Siswa SLBN A Bandung Jadi Terlantar

BANDUNG – Dikeluarkannya surat Menteri Sosial dengan Nomor: 96/MS/C107/2019 yang meminta pemerintah daerah Jawa Barat untuk mencari lokasi Pengganti dan segera Memindahkan Sekolah Luar Biasa Negeri (SLBN) A Kota Bandung masih jadi polemik.

Rencananya, sekolah yang berlokasi di Jalan Pajajaran No.50-52 tersebut akan dijadikan gedung Balai Rehabilitasi Sosial Disabilitas Terpadu berstandar International.

Akibatnya lahan yang didalamnya terdapat kantor PRPCN Wyata Guna, SLBNA, Perumahan Karyawan, Aula, Workshop, Masjid, Gereja, Asrama Siswa dan Kantor BPBI terancam dipindahkan.

Dalam siaran pers yang diterima oleh Jabar Ekspres dari Pihak yayasan yang tergabung dalam Forum Penyelamat Pendidikan Tunanetra. Forum mempertanyakan alasan menteri dalam upaya memindahkan SLB, pasalnya menurut pernyataan dari pihak Direktur Jendral Rehabilitasi Sosial, Edi Suharto bahwa alasan memilih lahan baru karena tingginya pihak yang memerlukan layanan dan calon penerima manfaat tetapi sumber daya tampung balai terbatas.

Hal itu bertolak belakang dengan fakta yang ditemui bahwa asrama tampung banyak kekosongan. Tercatat dari 13 asrama yang ada, hanya ditempati dua sampai tiga ruang asrama.

Dampak polemik ini dirasakan betul oleh para siswa penerima manfaat. Sejak dikeluarkannya surat tersebut pada pertengahan Juli 2019 bersama itu pula para siswa dipaksa keluar dari asrama Wyata Guna melalui perlakuan yang kurang baik seperti pemberhentian suplay makanan ke para siswa. Juga meminta orang tua wali untuk segera menjemput anak-anak mereka dari asrama.

Wakil Kepala Sekolah bidang Kehumasan, Tri Bagio menjelaskan asrama diperuntukkan bagi siswa yang kurang mampu, sehingga mereka bisa bersekolah dengan baik dan mendapat pelayanan yang baik, namun saat ini kondisi mereka memprihatinkan.

”Ya, asrama diperuntukkan bagi siswa yang kurang mampu. Jadi mereka diberikan fasilitas asrama untuk tinggal. Sejak surat menteri keluar mereka sudah tidak diberi pelayanan lagi, kayak makan, minum dan tidak lagi diurus.

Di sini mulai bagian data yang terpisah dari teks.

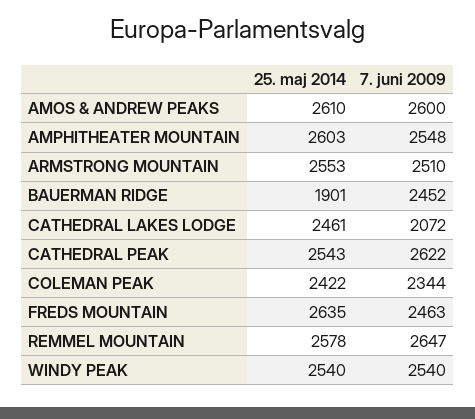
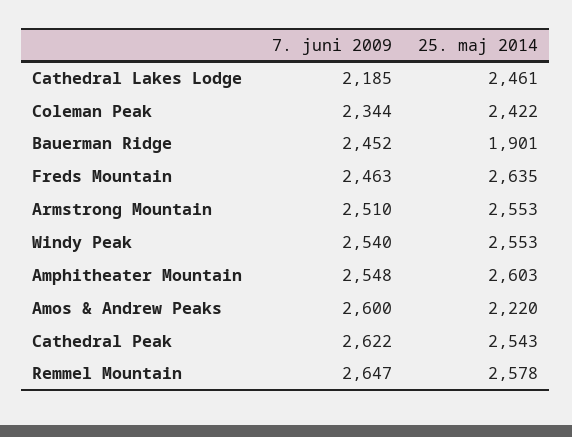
25. maj 2014, AMOS & ANDREW PEAKS: 2610 -> 2220
7. juni 2009, CATHEDRAL LAKES LODGE: 2072 -> 2185
25. maj 2014, WINDY PEAK: 2540 -> 2553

Jadi mereka kadang makan sepiring bertiga, kalau ada yang ngasih indomie mereka masak,” jelas Tri di ruang kerjanya di SLBN A, Kamis (15/8).

Menurutnya, akibat polemik ini semua siswa dan pengajar menjadi resah. Tidak hanya itu, saat ini juga sarana dan prasarana (Sapras) sekolah juga jadi tak terurus, sehingga tampak usang.